• **DOCUMENT SEGMENT**:

CVE-2023-29206: 
Java vulnerability analysis and mitigation

XWiki Commons, which are technical libraries common to several other top level XWiki projects, contained a vulnerability (CVE-2023-29206) where there was no check on the author of JavaScript xobject or StyleSheet xobject added in a XWiki document. This allowed users with only Edit Rights to create objects and craft scripts that could be executed by users with appropriate rights. The vulnerability was discovered in versions after 3.0-milestone-1 and was patched in XWiki 14.9-rc-1 (GitHub Advisory).

The vulnerability stems from insufficient authorization checks in the skin extension plugin system. When a JavaScript or StyleSheet object was added to a document, the system did not verify if the author had the necessary Script rights before executing the content. This oversight allowed users with only Edit rights to inject potentially malicious scripts that would be executed when accessed by users with higher privileges (XWIKI Jira). The vulnerability has a CVSS v3.1 base score of 9.0 CRITICAL with vector: CVSS:3.1/AV:N/AC:L/PR:L/UI:R/S:C/C:H/I:H/A:H (GitHub Advisory).

The vulnerability could lead to privilege escalation and cross-site scripting (XSS) attacks. An attacker with edit rights could craft malicious scripts that, when executed by users with higher privileges, could perform unauthorized operations such as creating pages, modifying content, or executing arbitrary code with elevated permissions (XWIKI Jira).

The vulnerability was patched in XWiki 14.9-rc-1 by implementing a check that only executes scripts if the author has Script rights. For unpatched versions, there is a workaround available that involves applying a patch to the xwiki-platform-skin-skinx component and rebuilding/redeploying it (GitHub Advisory).

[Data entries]

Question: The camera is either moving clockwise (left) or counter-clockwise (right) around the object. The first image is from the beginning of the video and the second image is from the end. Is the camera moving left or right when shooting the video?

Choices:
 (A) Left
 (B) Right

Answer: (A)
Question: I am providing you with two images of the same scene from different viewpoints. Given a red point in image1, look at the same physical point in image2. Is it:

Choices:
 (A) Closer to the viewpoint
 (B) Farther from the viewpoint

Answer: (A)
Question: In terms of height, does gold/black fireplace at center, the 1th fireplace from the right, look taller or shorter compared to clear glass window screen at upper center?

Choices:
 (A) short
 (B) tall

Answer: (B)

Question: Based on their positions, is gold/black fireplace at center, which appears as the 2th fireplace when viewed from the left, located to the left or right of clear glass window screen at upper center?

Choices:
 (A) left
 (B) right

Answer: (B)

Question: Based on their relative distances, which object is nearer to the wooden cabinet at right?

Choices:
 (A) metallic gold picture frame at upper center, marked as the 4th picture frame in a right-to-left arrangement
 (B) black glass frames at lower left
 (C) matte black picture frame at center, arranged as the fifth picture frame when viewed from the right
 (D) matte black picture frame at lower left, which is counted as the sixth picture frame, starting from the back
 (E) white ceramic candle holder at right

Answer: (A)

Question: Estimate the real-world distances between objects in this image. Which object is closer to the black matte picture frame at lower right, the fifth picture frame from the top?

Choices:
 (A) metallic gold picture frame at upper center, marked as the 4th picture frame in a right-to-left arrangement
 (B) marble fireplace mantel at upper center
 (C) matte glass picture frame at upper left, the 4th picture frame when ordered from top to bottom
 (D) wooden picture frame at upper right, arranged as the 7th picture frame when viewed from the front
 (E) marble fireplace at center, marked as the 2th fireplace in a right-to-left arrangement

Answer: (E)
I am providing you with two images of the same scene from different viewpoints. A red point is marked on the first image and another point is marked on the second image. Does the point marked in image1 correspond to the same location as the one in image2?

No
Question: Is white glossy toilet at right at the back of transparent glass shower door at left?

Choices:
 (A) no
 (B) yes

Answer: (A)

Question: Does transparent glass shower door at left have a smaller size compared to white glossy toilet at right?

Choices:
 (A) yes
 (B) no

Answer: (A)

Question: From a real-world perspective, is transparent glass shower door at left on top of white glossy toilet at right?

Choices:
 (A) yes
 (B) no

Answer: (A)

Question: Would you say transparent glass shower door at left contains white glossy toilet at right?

• **TASK REQUIREMENTS**:
(a) Reproduce everything in the CVE-2023-29206 write-up above, from "The vulnerability could" down to "permissions (XWIKI Jira).".
(b) Using the CVE-2023-29206 write-up above, answer these questions:
(i) In which XWiki version was the vulnerability patched?
(ii) What CVSS v3.1 base score does the vulnerability have?
(iii) Which component does the workaround for unpatched versions apply a patch to?

• **EXPECTED OUTPUTS**:
(a)
The vulnerability could lead to privilege escalation and cross-site scripting (XSS) attacks. An attacker with edit rights could craft malicious scripts that, when executed by users with higher privileges, could perform unauthorized operations such as creating pages, modifying content, or executing arbitrary code with elevated permissions (XWIKI Jira).

(b)
(i) XWiki 14.9-rc-1
(ii) 9.0 CRITICAL
(iii) The xwiki-platform-skin-skinx component